[DATASET RECORDS Boundary: Start]

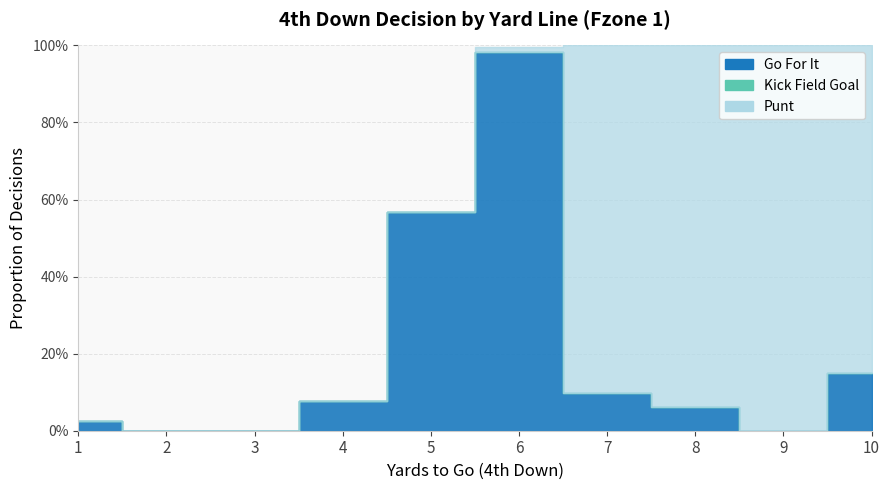

What is the difference between the maximum and minimum values in the gofor series?

1.0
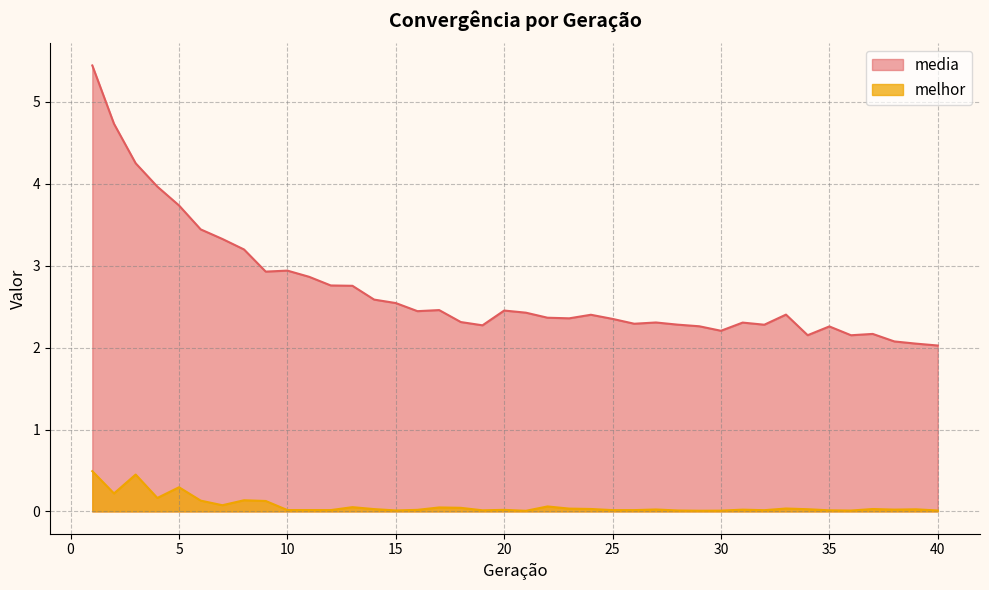

Reading left to right, extract all data points from this chart.

media: 1=5.4	2=4.7	3=4.3	4=4.0	5=3.7	6=3.4	7=3.3	8=3.2	9=2.9	10=2.9	11=2.9	12=2.8	13=2.8	14=2.6	15=2.5	16=2.4	17=2.5	18=2.3	19=2.3	20=2.5	21=2.4	22=2.4	23=2.4	24=2.4	25=2.4	26=2.3	27=2.3	28=2.3	29=2.3	30=2.2	31=2.3	32=2.3	33=2.4	34=2.2	35=2.3	36=2.2	37=2.2	38=2.1	39=2.0	40=2.0
melhor: 1=0.5	2=0.2	3=0.5	4=0.2	5=0.3	6=0.1	7=0.1	8=0.1	9=0.1	10=0.0	11=0.0	12=0.0	13=0.1	14=0.0	15=0.0	16=0.0	17=0.0	18=0.0	19=0.0	20=0.0	21=0.0	22=0.1	23=0.0	24=0.0	25=0.0	26=0.0	27=0.0	28=0.0	29=0.0	30=0.0	31=0.0	32=0.0	33=0.0	34=0.0	35=0.0	36=0.0	37=0.0	38=0.0	39=0.0	40=0.0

[DATASET RECORDS Boundary: End]

# REQUIRED ACTION
Rewrite the material above with "series" changed to "line" and everything else unchanged. Leave out the pictures.

# RESULT FOR THIS EXERCISE
What is the difference between the maximum and minimum values in the gofor line?

1.0

Reading left to right, extract all data points from this chart.

media: 1=5.4	2=4.7	3=4.3	4=4.0	5=3.7	6=3.4	7=3.3	8=3.2	9=2.9	10=2.9	11=2.9	12=2.8	13=2.8	14=2.6	15=2.5	16=2.4	17=2.5	18=2.3	19=2.3	20=2.5	21=2.4	22=2.4	23=2.4	24=2.4	25=2.4	26=2.3	27=2.3	28=2.3	29=2.3	30=2.2	31=2.3	32=2.3	33=2.4	34=2.2	35=2.3	36=2.2	37=2.2	38=2.1	39=2.0	40=2.0
melhor: 1=0.5	2=0.2	3=0.5	4=0.2	5=0.3	6=0.1	7=0.1	8=0.1	9=0.1	10=0.0	11=0.0	12=0.0	13=0.1	14=0.0	15=0.0	16=0.0	17=0.0	18=0.0	19=0.0	20=0.0	21=0.0	22=0.1	23=0.0	24=0.0	25=0.0	26=0.0	27=0.0	28=0.0	29=0.0	30=0.0	31=0.0	32=0.0	33=0.0	34=0.0	35=0.0	36=0.0	37=0.0	38=0.0	39=0.0	40=0.0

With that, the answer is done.